Bopping from Shanghai to Macao, Bond gets up to the usual daring escapes and zipless nightcaps, but the peak of the movie is his tête-à-tête confrontation with Silva (Javier Bardem), a former disciple of M turned killer hacker who, we learn, went rogue after bad shit went down during the Hong Kong handover. A catty dandy whose own evil owes to grievous PTSD, Silva taunts Bond about the "unresolved childhood trauma" that turned him into 007 material. In Skyfall, even the Bond villain is obsessively determinist.

The greatest gift director Sam Mendes — working with cinematographer Roger Deakins — brings to the material is staging and imagery that artfully amplify the film's ideas about the world in which all of this is happening. And there are ideas, despite the fetishism and improbability native to the franchise. Bond's world is undeniably modeled after a real one engaged in debates about transparency and obfuscation in which established institutions find themselves crippled (and, perhaps worse, rendered foolish) by stateless entities who show their power through violent interruptions of both the physical and virtual worlds. A bureaucrat played by Ralph Fiennes, trying to drag MI6 kicking and screaming into the age of Anonymous, contends that the agency "can't keep working in the shadows — there are no shadows." It's a POV contested by the film's most visually stunning action scene, a relatively simple duel in a darkened Shanghai skyscraper, with Bond and the bad guy silhouetted against the neon lights and building-enveloping video billboards outside. The shadows might have changed shape, location, and method of generation, but the conflicts seem to be as binary as they've ever been.

Skyfall's most pressing project is to prove that Bond, a thoroughly 20th-century invention, can function in the new media landscape, onscreen and off. From the undisguised camp of the Silva/Bond confrontation to the nods to past 007 films and rhetoric endorsing "the old methods," the freshest thing about Skyfall is its embrace of its own old-fashioned values. It's a movie in which the villain's secret weapon is a server farm, in which the high-tech gizmos proffered by the new, hipster Q (Ben Whishaw) are quickly discarded for old-school tools. In the body of 43-year-old, visibly graying Craig, Bond's advancing age is played as both an obstacle to surmount and a virtue. Between the action sequences, the pleasure lies in observing impeccably dressed Brits exchanging barbed witticisms — making it, basically, Downton Abbey with cyber crime and shower sex.

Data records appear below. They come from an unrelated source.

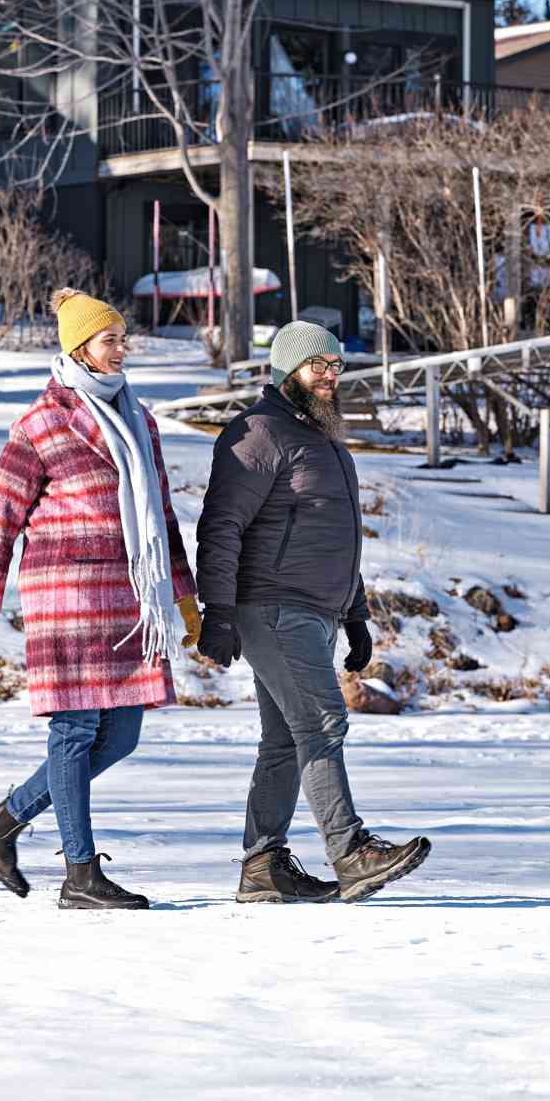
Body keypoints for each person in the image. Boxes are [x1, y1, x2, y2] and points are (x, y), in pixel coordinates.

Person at [0, 287, 202, 910]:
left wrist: (184, 597)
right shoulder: (40, 423)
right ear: (79, 348)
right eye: (110, 340)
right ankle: (80, 875)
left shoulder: (139, 419)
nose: (122, 349)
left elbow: (162, 514)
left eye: (123, 339)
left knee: (121, 737)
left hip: (127, 596)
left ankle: (2, 823)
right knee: (73, 733)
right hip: (65, 592)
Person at [196, 320, 431, 904]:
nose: (330, 375)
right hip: (272, 606)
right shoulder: (258, 433)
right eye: (318, 365)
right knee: (323, 723)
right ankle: (350, 852)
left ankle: (262, 867)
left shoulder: (322, 436)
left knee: (283, 738)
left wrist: (355, 613)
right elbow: (221, 526)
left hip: (316, 610)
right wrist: (218, 612)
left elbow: (336, 535)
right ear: (286, 369)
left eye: (336, 365)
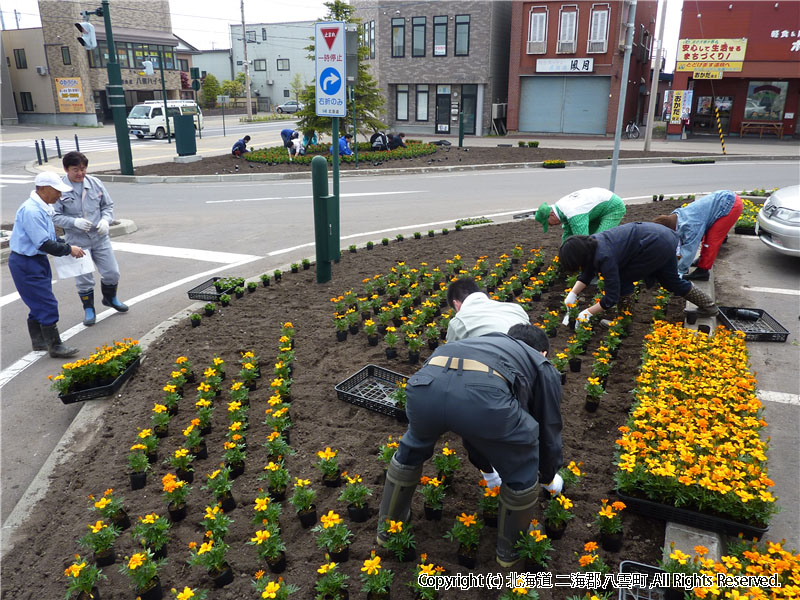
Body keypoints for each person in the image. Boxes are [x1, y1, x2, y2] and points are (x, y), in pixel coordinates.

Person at [376, 326, 563, 567]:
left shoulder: (484, 342)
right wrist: (549, 477)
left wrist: (487, 470)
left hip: (425, 384)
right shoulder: (540, 362)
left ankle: (388, 528)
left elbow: (472, 425)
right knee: (522, 465)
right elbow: (548, 427)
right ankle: (509, 554)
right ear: (544, 352)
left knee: (412, 448)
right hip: (483, 397)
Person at [558, 222, 719, 327]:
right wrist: (573, 293)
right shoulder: (592, 244)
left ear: (579, 256)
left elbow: (612, 296)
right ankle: (709, 306)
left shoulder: (605, 256)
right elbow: (587, 272)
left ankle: (623, 322)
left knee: (623, 279)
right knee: (672, 282)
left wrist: (588, 312)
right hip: (661, 237)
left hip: (654, 245)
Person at [9, 172, 84, 358]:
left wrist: (65, 245)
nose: (59, 195)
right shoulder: (32, 211)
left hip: (35, 260)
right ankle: (55, 345)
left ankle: (39, 341)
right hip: (26, 262)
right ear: (43, 189)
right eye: (56, 191)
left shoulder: (41, 207)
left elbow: (50, 237)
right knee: (46, 302)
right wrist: (68, 249)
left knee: (38, 301)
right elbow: (43, 243)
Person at [54, 151, 128, 327]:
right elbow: (54, 215)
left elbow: (108, 206)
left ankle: (110, 298)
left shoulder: (95, 183)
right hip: (77, 241)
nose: (80, 173)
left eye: (83, 169)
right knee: (84, 278)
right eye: (75, 170)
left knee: (112, 272)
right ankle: (89, 308)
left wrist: (105, 220)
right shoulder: (60, 189)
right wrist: (73, 222)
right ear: (66, 169)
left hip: (100, 237)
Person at [653, 190, 743, 281]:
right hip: (722, 200)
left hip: (730, 205)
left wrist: (678, 272)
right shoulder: (676, 217)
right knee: (707, 238)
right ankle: (701, 260)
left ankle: (703, 272)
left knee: (711, 241)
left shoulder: (691, 227)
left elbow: (689, 250)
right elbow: (679, 246)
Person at [446, 277, 530, 343]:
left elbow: (449, 355)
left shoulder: (458, 322)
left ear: (456, 304)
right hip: (533, 359)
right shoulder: (515, 308)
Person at [534, 188, 627, 244]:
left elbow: (582, 239)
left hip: (612, 207)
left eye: (547, 223)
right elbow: (568, 233)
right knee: (592, 239)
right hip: (595, 210)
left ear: (551, 215)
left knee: (599, 240)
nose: (550, 226)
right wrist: (563, 254)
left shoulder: (573, 213)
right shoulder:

But as much as it's open about its paranoia of the new, Skyfall's fatal misstep is its slavish hewing to event-movie trends. Like this summer's Spider-Man, Batman, and Avengers movies, Skyfall seems to exist primarily to set up the events of subsequent films. At nearly two and a half hours long, it's the September issue of Bond movies, bloated with story to fill out the spaces between product placements, with much of that story being lardy psychological exposition — even the enigmatic title turns out to be key to Bond's formative sadness. Skyfall pays lip service to embracing 007's unique tradition while actively attempting to reposition Bond as a kind of cousin to caped crusaders: another loner, orphaned man-child who kills the few to protect the many, all because he misses his mommy.